A vítima morava na rua, segundo os familiares dele, e não tinha paradeiro fixo. O único local em que era comum encontrá-lo era no cemitério do bairro Colônia, também em Marituba, onde ele usava um barraco para dormir.

Jailson Ribeiro de Oliveira, filho de João, amparava 2 irmãs, que estavam inconsoláveis vendo o corpo do parente. Em entrevista à reportagem, ele contou que o pai era usuário de drogas há muitos anos e que já havia sido policial militar. “Meu pai vivia pelas ruas e dormia no cemitério da Colônia. Perdeu a farda há uns 20 anos e vivia por aí. Não tinha nenhum trabalho. Não sabemos o que aconteceu exatamente, se ele devia para algum traficante ou se ele foi assaltado. Ele não andava sem camisa pela rua”, disse Jailson.

DE BRUÇOS

O corpo de João estava de bruços na pista. Trajava calça social preta, cinto e sapatos. No momento em que a Polícia Militar (PM) chegou ao local, o cenário do crime foi isolado, para manter a integridade física do local do assassinato.

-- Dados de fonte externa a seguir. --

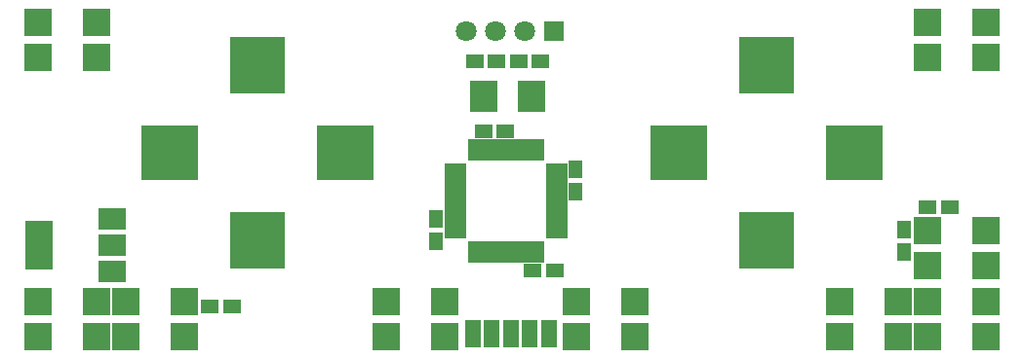
<source format=gts>
G04 (created by PCBNEW (22-Jun-2014 BZR 4027)-stable) date Wed 20 Dec 2017 05:06:28 PM CST*
%MOIN*%
G04 Gerber Fmt 3.4, Leading zero omitted, Abs format*
%FSLAX34Y34*%
G01*
G70*
G90*
G04 APERTURE LIST*
%ADD10C,0.00393701*%
%ADD11R,0.0944882X0.165354*%
%ADD12R,0.0944882X0.0748031*%
%ADD13R,0.0629921X0.0452756*%
%ADD14R,0.0944882X0.192913*%
%ADD15R,0.192913X0.0944882*%
%ADD16R,0.0944882X0.110236*%
%ADD17R,0.0452756X0.0629921*%
%ADD18R,0.0944882X0.0944882*%
%ADD19R,0.0551181X0.0944882*%
%ADD20R,0.070748X0.070748*%
%ADD21C,0.070748*%
%ADD22R,0.0267717X0.0748031*%
%ADD23R,0.0354331X0.0748031*%
%ADD24R,0.0748031X0.0354331*%
%ADD25R,0.0748031X0.0267717*%
G04 APERTURE END LIST*
G54D10*
G54D11*
X64739Y-56560D03*
G54D12*
X67220Y-56560D03*
X67220Y-55654D03*
X67220Y-57465D03*
G54D13*
X95854Y-55280D03*
X95105Y-55280D03*
G54D14*
X71727Y-50400D03*
X72672Y-50400D03*
X90072Y-50400D03*
X89127Y-50400D03*
X90072Y-56400D03*
X89127Y-56400D03*
X71727Y-56400D03*
X72672Y-56400D03*
G54D15*
X92600Y-52927D03*
X92600Y-53872D03*
X75200Y-52927D03*
X75200Y-53872D03*
X69200Y-52927D03*
X69200Y-53872D03*
X86600Y-52927D03*
X86600Y-53872D03*
G54D16*
X79942Y-51450D03*
X81557Y-51450D03*
G54D13*
X81874Y-50250D03*
X81125Y-50250D03*
X79625Y-50250D03*
X80374Y-50250D03*
G54D17*
X94300Y-56045D03*
X94300Y-56794D03*
X78300Y-55675D03*
X78300Y-56424D03*
G54D13*
X80674Y-52650D03*
X79925Y-52650D03*
X81605Y-57420D03*
X82354Y-57420D03*
G54D17*
X83050Y-53975D03*
X83050Y-54724D03*
G54D18*
X95100Y-57260D03*
X95100Y-56060D03*
X97100Y-56060D03*
X97100Y-57260D03*
X64700Y-50120D03*
X64700Y-48920D03*
X66700Y-48920D03*
X66700Y-50120D03*
X95100Y-50120D03*
X95100Y-48920D03*
X97100Y-48920D03*
X97100Y-50120D03*
X76600Y-59700D03*
X76600Y-58500D03*
X78600Y-58500D03*
X78600Y-59700D03*
X83100Y-59700D03*
X83100Y-58500D03*
X85100Y-58500D03*
X85100Y-59700D03*
X95100Y-59700D03*
X95100Y-58500D03*
X97100Y-58500D03*
X97100Y-59700D03*
X92100Y-59700D03*
X92100Y-58500D03*
X94100Y-58500D03*
X94100Y-59700D03*
X64700Y-59700D03*
X64700Y-58500D03*
X66700Y-58500D03*
X66700Y-59700D03*
X67700Y-59700D03*
X67700Y-58500D03*
X69700Y-58500D03*
X69700Y-59700D03*
G54D19*
X79550Y-59600D03*
X80200Y-59600D03*
X80850Y-59600D03*
X81500Y-59600D03*
X82150Y-59600D03*
G54D20*
X82320Y-49240D03*
G54D21*
X81320Y-49240D03*
X80320Y-49240D03*
X79320Y-49240D03*
G54D22*
X81192Y-53307D03*
X80995Y-53307D03*
X80798Y-53307D03*
X80601Y-53307D03*
X80404Y-53307D03*
G54D23*
X81822Y-53307D03*
G54D22*
X81585Y-53307D03*
X81388Y-53307D03*
G54D24*
X78957Y-53927D03*
G54D25*
X78957Y-54164D03*
X78957Y-54361D03*
X78957Y-54557D03*
X78957Y-54754D03*
X78957Y-54951D03*
X78957Y-55148D03*
X78957Y-55345D03*
G54D23*
X79577Y-56792D03*
G54D22*
X79814Y-56792D03*
X80011Y-56792D03*
X80207Y-56792D03*
X80404Y-56792D03*
X80601Y-56792D03*
X80798Y-56792D03*
X80995Y-56792D03*
G54D24*
X82442Y-56172D03*
G54D25*
X82442Y-55935D03*
X82442Y-55738D03*
X82442Y-55542D03*
X82442Y-55345D03*
X82442Y-55148D03*
X82442Y-54951D03*
X82442Y-54754D03*
G54D22*
X80207Y-53307D03*
X80011Y-53307D03*
X79814Y-53307D03*
G54D23*
X79577Y-53307D03*
G54D25*
X78957Y-55542D03*
X78957Y-55738D03*
X78957Y-55935D03*
G54D24*
X78957Y-56172D03*
G54D22*
X81192Y-56792D03*
X81388Y-56792D03*
X81585Y-56792D03*
G54D23*
X81822Y-56792D03*
G54D25*
X82442Y-54557D03*
X82442Y-54361D03*
X82442Y-54164D03*
G54D24*
X82442Y-53927D03*
G54D13*
X70565Y-58660D03*
X71314Y-58660D03*
M02*

</source>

De acordo com o cabo PM Reginaldo Neves, da 3ª Companhia (Cia) do 21º Batalhão de Polícia Militar (BPM), nenhum suspeito de envolvimento no caso foi descoberto. “Quando chegamos disseram que eram 2 homens em uma bicicleta (os assassinos), mas não deram nenhuma outra informação deles”, informou o cabo PM Reginaldo Neves.

Vítima pode ter sido morta a tiros de revólver calibre 38

Durante as análises feitas pelos peritos do Centro de Perícias Científicas Renato Chaves, foram encontrados vestígios da arma utilizada pelo assassino. “Foi um tiro à distância, que atingiu o ombro esquerdo, e 3 bem próximos ao corpo, que acertaram o rosto, no lado esquerdo. Achamos aqui no local alguns fragmentos de munição de revólver caibre 38, que pode ter sido a arma usada pelo criminoso”, explicou Vamilton Albuquerque, perito criminal.

Policiais da Divisão de Homicídios (DH) estiveram no local e colheram depoimentos de familiares de João e dos policiais militares que atenderam a ocorrência. Concluído o levantamento de local de crime, o corpo da vítima foi removido para o Instituto Médico Legal (IML), para a necropsia. O caso foi registrado na Seccional Urbana de Marituba, que deverá ficar responsável pela investigação do homicídio.